Problems

Prove that in any set of 117 unique three-digit numbers it is possible to pick 4 non-overlapping subsets, so that the sum of the numbers in each subset is the same.

Let’s denote any two digits with the letters $A$ and $X$. Prove that the six-digit number $XAXAXA$ is divisible by 7 without a remainder.

The numbers $p$ and $q$ are such that the parabolas $y=-2x^2$ and $y=x^2+px+q$ intersect at two points, bounding a certain figure.

Find the equation of the vertical line dividing the area of this figure in half.

When water is drained from a pool, the water level $h$ in it varies depending on the time $t$ according to the function $h(t)=a{t}^2+bt+c$, and at the time $t_0$ of when the draining is ending, the equalities $h(t_0)=h^{\prime }(t_0)=0$ are satisfied. For how many hours does the pool drain completely, if in the first hour the water level in it is reduced by half?

What is the smallest number of ‘L’ shaped ‘corners’ out of 3 squares that can be marked on an $8\times 8$ square grid, so that no more ’corners’ would fit?

Three circles are constructed on a triangle, with the medians of the triangle forming the diameters of the circles. It is known that each pair of circles intersects. Let $C_1$ be the point of intersection, further from the vertex $C$, of the circles constructed from the medians $A{M}_1$ and $B{M}_2$. Points $A_1$ and $B_1$ are defined similarly.

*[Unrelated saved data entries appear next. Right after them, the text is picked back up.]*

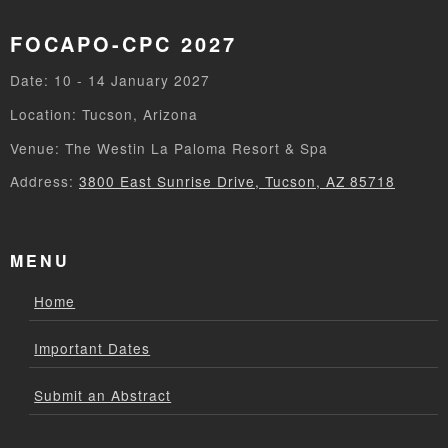
FOCAPO-CPC 2027
Date: 10 - 14 January 2027
Location: Tucson, Arizona
Venue: The Westin La Paloma Resort & Spa
Address:
3800 East Sunrise Drive, Tucson, AZ 85718
MENU
Home
Important Dates
Submit an Abstract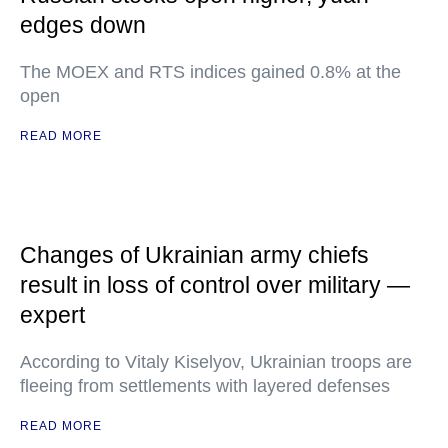
edges down
The MOEX and RTS indices gained 0.8% at the
open
READ MORE
Changes of Ukrainian army chiefs
result in loss of control over military —
expert
According to Vitaly Kiselyov, Ukrainian troops are
fleeing from settlements with layered defenses
READ MORE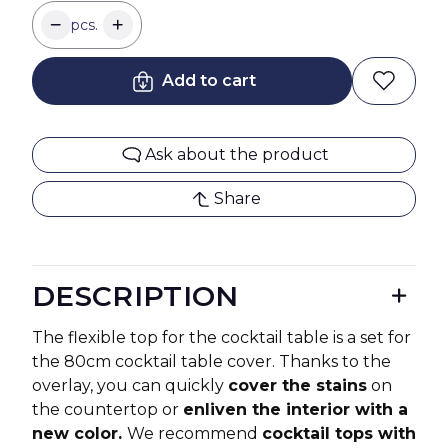
pcs.
Add to cart
Ask about the product
Share
DESCRIPTION
The flexible top for the cocktail table is a set for
the 80cm cocktail table cover. Thanks to the
overlay, you can quickly
cover the stains
on
the countertop or
enliven the interior with a
new color.
We recommend
cocktail tops with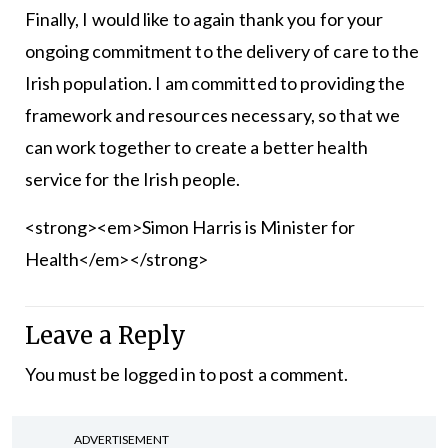
Finally, I would like to again thank you for your
ongoing commitment to the delivery of care to the
Irish population. I am committed to providing the
framework and resources necessary, so that we
can work together to create a better health
service for the Irish people.
<strong><em>Simon Harris is Minister for
Health</em></strong>
Leave a Reply
You must be
logged in
to post a comment.
ADVERTISEMENT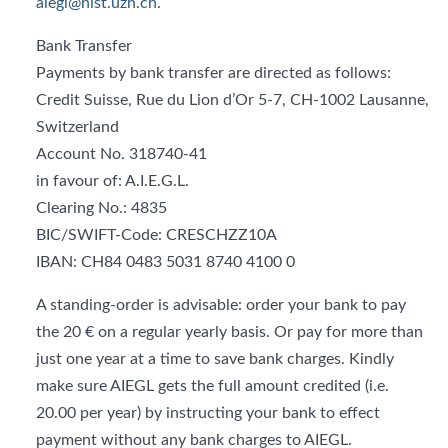
aiegl@hist.uzh.ch
.
Bank Transfer
Payments by bank transfer are directed as follows:
Credit Suisse, Rue du Lion d’Or 5-7, CH-1002 Lausanne,
Switzerland
Account No. 318740-41
in favour of: A.I.E.G.L.
Clearing No.: 4835
BIC/SWIFT-Code: CRESCHZZ10A
IBAN: CH84 0483 5031 8740 4100 0
A standing-order is advisable: order your bank to pay
the 20 € on a regular yearly basis. Or pay for more than
just one year at a time to save bank charges. Kindly
make sure AIEGL gets the full amount credited (i.e.
20.00 per year) by instructing your bank to effect
payment without any bank charges to AIEGL.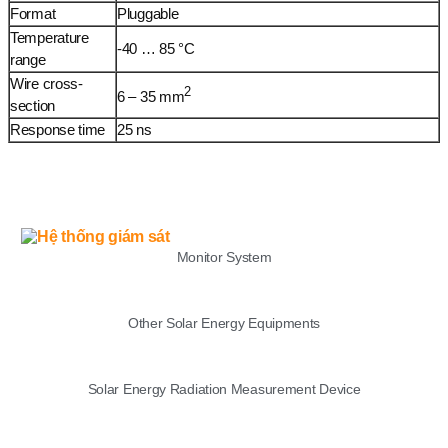
Format
Pluggable
Temperature
-40 … 85 °C
range
Wire cross-
2
6 – 35 mm
section
Response time
25 ns
LIST
Monitor System
Other Solar Energy Equipments
Solar Energy Radiation Measurement Device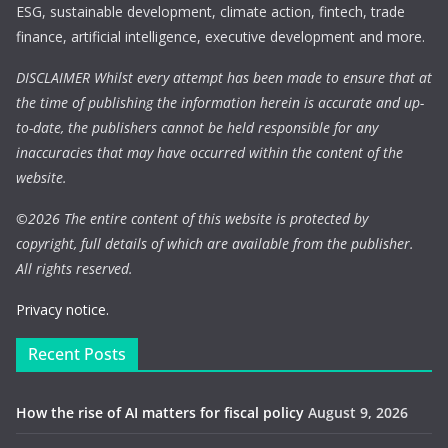
ESG, sustainable development, climate action, fintech, trade
finance, artificial intelligence, executive development and more.
DISCLAIMER Whilst every attempt has been made to ensure that at
the time of publishing the information herein is accurate and up-
to-date, the publishers cannot be held responsible for any
inaccuracies that may have occurred within the content of the
website.
©
2026 The entire content of this website is protected by
copyright, full details of which are available from the publisher.
All rights reserved.
Privacy notice.
Recent Posts
How the rise of AI matters for fiscal policy
August 9, 2026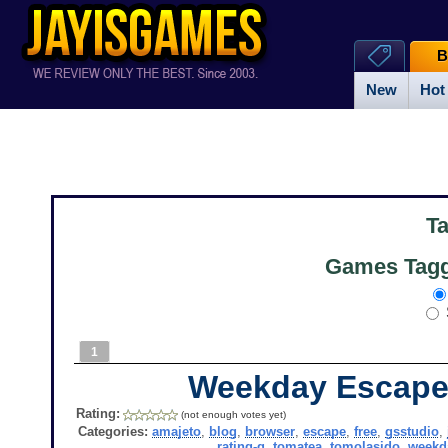
B
New
Hot
T
Games Tagg
1
Weekday Escape
Rating:
(not enough votes yet)
Categories:
amajeto
,
blog
,
browser
,
escape
,
free
,
gsstudio
,
rating-g
,
tomatea
,
tomolasido
,
weekd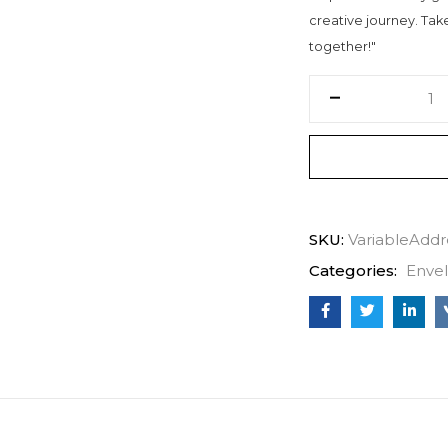
creative journey. Take 
together!"
SKU:
VariableAddr
Categories:
Enve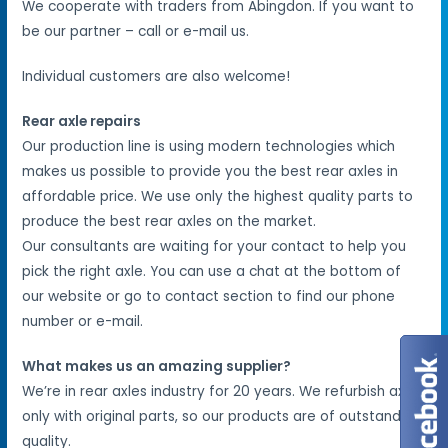
We cooperate with traders from Abingdon. If you want to
be our partner – call or e-mail us.
Individual customers are also welcome!
Rear axle repairs
Our production line is using modern technologies which
makes us possible to provide you the best rear axles in
affordable price. We use only the highest quality parts to
produce the best rear axles on the market.
Our consultants are waiting for your contact to help you
pick the right axle. You can use a chat at the bottom of
our website or go to contact section to find our phone
number or e-mail.
What makes us an amazing supplier?
We’re in rear axles industry for 20 years. We refurbish axles
only with original parts, so our products are of outstanding
quality.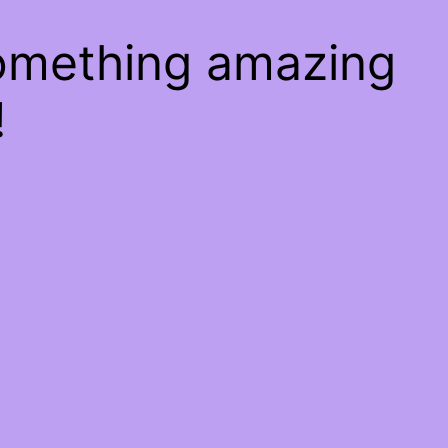
something amazing
!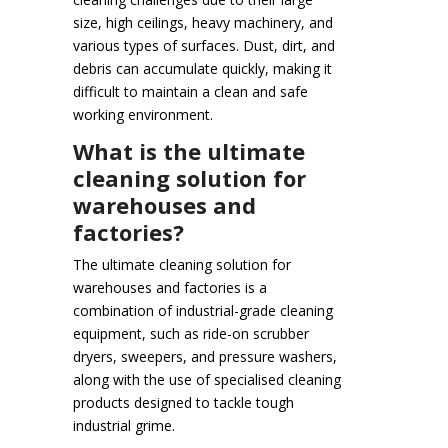
size, high ceilings, heavy machinery, and
various types of surfaces. Dust, dirt, and
debris can accumulate quickly, making it
difficult to maintain a clean and safe
working environment.
What is the ultimate
cleaning solution for
warehouses and
factories?
The ultimate cleaning solution for
warehouses and factories is a
combination of industrial-grade cleaning
equipment, such as ride-on scrubber
dryers, sweepers, and pressure washers,
along with the use of specialised cleaning
products designed to tackle tough
industrial grime.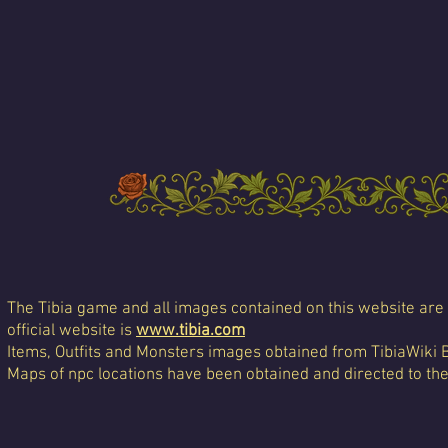
The Tibia game and all images contained on this website are 
official website is
www.tibia.com
Items, Outfits and Monsters images obtained from TibiaWiki 
Maps of npc locations have been obtained and directed to th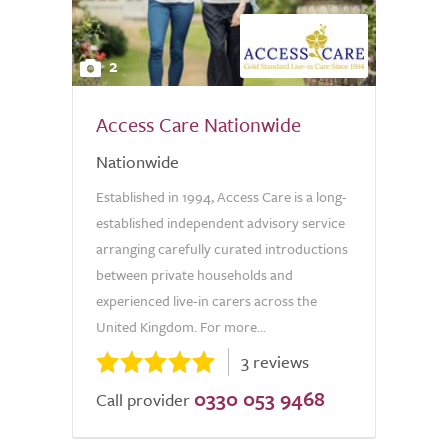
2
Access Care Nationwide
Nationwide
Established in 1994, Access Care is a long-
established independent advisory service
arranging carefully curated introductions
between private households and
experienced live-in carers across the
United Kingdom. For more...
3 reviews
0330 053 9468
Call provider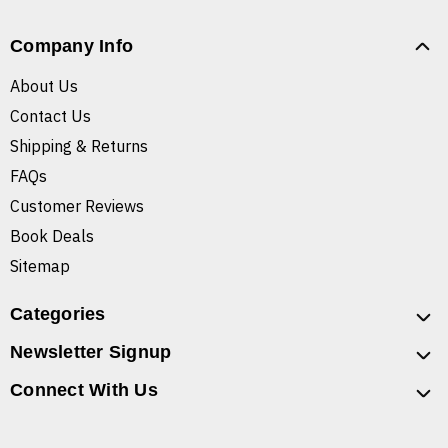
Company Info
About Us
Contact Us
Shipping & Returns
FAQs
Customer Reviews
Book Deals
Sitemap
Categories
Newsletter Signup
Connect With Us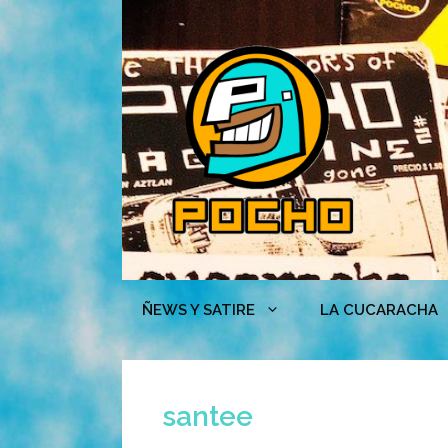
Skip
to
content
ÑEWS Y SATIRE
LA CUCARACHA
santee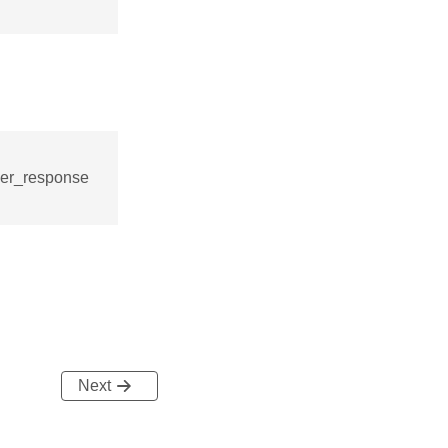
ver_response
Next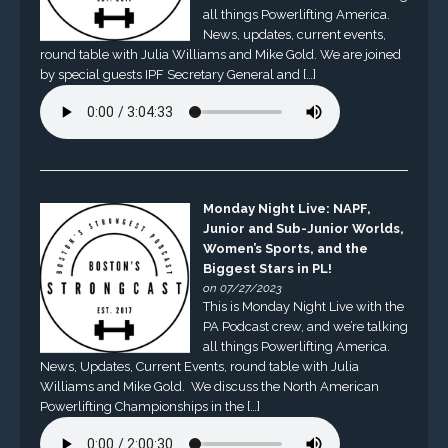
all things Powerlifting America.
News, updates, current events,
round table with Julia Williams and Mike Gold. We are joined
by special guests IPF Secretary General and […]
Monday Night Live: NAPF,
Junior and Sub-Junior Worlds,
Women’s Sports, and the
Biggest Stars in PL!
on 07/27/2023
This is Monday Night Live with the
PA Podcast crew, and we’re talking
all things Powerlifting America.
News, Updates, Current Events, round table with Julia
Williams and Mike Gold. We discuss the North American
Powerlifting Championships in the […]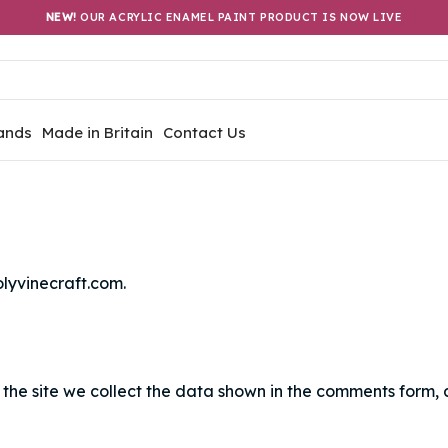
NEW!
OUR ACRYLIC ENAMEL PAINT PRODUCT IS NOW LIVE
ands
Made in Britain
Contact Us
olyvinecraft.com.
the site we collect the data shown in the comments form, a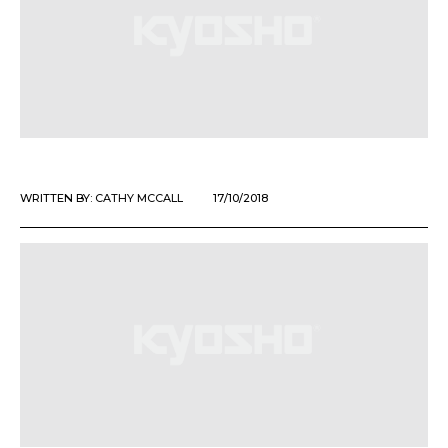
WRITTEN BY:
CATHY MCCALL
17/10/2018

Prove that the lines $A{A}_1$, $B{B}_1$ and $C{C}_1$ intersect at the same point.

The function $f(x)$ is defined on the positive real $x$ and takes only positive values. It is known that $f(1)+f(2)=10$ and $f(a+b)=f(a)+f(b)+2\sqrt{f(a)f(b)}$ for any $a$ and $b$. Find $f(2^{2011})$.

On a chessboard, $n$ white and $n$ black rooks are arranged so that the rooks of different colours cannot capture one another. Find the greatest possible value of $n$.

Does there exist a real number $\alpha$ such that the number $\cos \alpha$ is irrational, and all the numbers $\cos 2\alpha$, $\cos 3\alpha$, $\cos 4\alpha$, $\cos 5\alpha$ are rational?

Solve the inequality: $\lfloor x\rfloor \times \{x\}<x-1$.